Leveraging Local Learnings

With his spiky hair, wraparound shades and nonchalant manner, it is the easiest thing in the world not to take Zubin Sarkari seriously. Yet, with a degree from MIT and extensive work experience on the New York fashion scene, he's the last word at IMG India when it comes to fashion events. The brain behind conceptualising and implementing Lakme India Fashion Week (three years and running) Sarkari has now been entrusted with the task of developing fashion events for IMG all over South-East Asia. "Our learnings here in India have been fantastic and there is no reason why the same can't be replicated given the similarities between India and South-East Asian countries."

Over time, it will be these local learnings that differentiate the winners from the also-rans. For, as Samir Singh, CEO of Bangalore-based WorldTel puts it, "International affiliation alone cannot guarantee you success in this business." Singh is all praise for IMG's structured systems, processes, and reporting structures.
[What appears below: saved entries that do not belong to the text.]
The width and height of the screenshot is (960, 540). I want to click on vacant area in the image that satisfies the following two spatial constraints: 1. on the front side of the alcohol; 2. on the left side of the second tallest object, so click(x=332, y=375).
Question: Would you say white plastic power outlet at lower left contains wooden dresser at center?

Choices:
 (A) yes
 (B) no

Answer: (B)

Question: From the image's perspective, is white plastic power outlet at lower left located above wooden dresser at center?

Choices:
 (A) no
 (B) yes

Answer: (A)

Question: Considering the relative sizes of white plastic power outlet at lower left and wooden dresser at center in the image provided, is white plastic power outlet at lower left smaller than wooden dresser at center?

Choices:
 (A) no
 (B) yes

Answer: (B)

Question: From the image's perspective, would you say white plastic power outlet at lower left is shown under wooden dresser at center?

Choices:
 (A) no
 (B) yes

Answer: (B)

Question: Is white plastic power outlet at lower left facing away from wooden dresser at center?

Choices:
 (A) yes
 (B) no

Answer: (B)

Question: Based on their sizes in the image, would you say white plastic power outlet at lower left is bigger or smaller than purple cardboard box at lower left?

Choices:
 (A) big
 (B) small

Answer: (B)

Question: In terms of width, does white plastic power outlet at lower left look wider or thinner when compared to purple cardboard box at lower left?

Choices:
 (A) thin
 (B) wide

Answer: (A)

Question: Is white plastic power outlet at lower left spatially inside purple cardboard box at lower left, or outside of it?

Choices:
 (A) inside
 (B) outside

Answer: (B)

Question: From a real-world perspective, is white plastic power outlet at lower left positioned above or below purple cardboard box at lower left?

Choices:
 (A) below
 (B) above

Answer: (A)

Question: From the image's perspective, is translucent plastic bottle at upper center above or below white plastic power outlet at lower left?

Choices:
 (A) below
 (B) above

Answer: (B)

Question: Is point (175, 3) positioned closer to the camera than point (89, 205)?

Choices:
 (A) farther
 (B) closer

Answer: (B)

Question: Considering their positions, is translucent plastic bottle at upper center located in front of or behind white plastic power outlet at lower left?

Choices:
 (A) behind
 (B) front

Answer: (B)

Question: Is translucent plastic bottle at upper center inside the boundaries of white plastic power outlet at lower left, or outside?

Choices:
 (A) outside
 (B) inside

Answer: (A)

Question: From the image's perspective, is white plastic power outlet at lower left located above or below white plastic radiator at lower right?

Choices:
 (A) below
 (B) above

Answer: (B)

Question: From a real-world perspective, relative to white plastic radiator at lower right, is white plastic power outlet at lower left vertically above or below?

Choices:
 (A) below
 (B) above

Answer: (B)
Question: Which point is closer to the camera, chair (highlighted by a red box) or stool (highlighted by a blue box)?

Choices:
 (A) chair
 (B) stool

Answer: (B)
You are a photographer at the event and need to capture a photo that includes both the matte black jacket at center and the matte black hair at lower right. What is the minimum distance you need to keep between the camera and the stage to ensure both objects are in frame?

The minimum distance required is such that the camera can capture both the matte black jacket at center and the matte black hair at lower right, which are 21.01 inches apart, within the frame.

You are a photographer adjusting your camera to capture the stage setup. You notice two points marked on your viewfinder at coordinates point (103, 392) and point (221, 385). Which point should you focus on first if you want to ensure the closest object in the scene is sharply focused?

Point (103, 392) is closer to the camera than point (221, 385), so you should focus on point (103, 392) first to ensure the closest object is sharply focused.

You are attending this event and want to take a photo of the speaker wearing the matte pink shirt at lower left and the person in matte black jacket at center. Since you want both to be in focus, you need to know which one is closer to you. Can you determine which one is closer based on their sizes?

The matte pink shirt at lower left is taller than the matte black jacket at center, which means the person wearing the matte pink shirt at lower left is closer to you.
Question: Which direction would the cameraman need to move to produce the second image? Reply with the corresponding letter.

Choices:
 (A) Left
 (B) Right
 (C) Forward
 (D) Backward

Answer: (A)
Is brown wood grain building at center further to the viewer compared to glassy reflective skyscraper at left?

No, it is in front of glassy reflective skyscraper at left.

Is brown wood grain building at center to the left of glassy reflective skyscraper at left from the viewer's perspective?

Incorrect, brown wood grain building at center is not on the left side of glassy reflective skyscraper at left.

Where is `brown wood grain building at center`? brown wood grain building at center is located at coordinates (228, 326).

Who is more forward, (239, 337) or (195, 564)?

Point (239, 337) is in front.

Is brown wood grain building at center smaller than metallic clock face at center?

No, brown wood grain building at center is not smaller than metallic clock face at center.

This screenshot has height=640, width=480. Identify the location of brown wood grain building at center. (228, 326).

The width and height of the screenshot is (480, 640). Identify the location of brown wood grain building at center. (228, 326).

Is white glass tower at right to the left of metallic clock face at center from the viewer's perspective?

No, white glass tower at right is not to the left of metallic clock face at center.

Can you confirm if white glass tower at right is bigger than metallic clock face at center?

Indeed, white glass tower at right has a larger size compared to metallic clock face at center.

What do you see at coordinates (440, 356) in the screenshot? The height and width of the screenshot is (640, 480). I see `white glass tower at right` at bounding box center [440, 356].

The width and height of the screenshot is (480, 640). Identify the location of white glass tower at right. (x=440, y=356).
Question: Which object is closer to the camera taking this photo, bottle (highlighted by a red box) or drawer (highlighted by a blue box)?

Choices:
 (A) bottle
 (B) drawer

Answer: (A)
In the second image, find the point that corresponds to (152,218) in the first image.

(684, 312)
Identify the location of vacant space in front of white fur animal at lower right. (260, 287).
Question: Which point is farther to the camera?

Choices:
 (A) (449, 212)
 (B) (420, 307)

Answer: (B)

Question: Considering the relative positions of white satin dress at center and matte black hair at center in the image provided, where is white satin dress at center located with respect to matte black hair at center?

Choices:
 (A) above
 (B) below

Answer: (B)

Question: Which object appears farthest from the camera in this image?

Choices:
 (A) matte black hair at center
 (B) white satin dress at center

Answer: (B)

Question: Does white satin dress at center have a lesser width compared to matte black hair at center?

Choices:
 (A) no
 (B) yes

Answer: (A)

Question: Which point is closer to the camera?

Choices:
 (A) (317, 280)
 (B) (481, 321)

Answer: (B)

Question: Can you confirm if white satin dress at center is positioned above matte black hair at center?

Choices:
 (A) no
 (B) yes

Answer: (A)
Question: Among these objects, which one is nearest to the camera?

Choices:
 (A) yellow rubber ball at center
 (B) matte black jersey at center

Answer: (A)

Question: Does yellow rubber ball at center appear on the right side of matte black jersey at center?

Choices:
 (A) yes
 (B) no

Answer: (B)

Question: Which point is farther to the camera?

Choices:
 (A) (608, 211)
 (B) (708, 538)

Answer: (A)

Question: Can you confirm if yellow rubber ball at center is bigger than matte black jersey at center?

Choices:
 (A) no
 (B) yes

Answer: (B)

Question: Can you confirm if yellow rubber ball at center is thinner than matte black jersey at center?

As is Sanjay Lal, CEO & Executive Director, Percept D'Mark, one of IMG's competitors in the Indian market. "They are undoubtedly the number one sports management company in the world, though I think they need to spend some more time understanding the Indian customer."

On the sloping walls of Krishnan's office in a repurposed mill in Central Mumbai, framed copies of Sports Illustrated and Vogue rub shoulders with autographed celebrity blow-ups. Surrounded by sundry trophies and stacks of video tapes Krishnan is congratulating his core team on the Tata Open, a job well done. You see, they got that stage done in three minutes flat.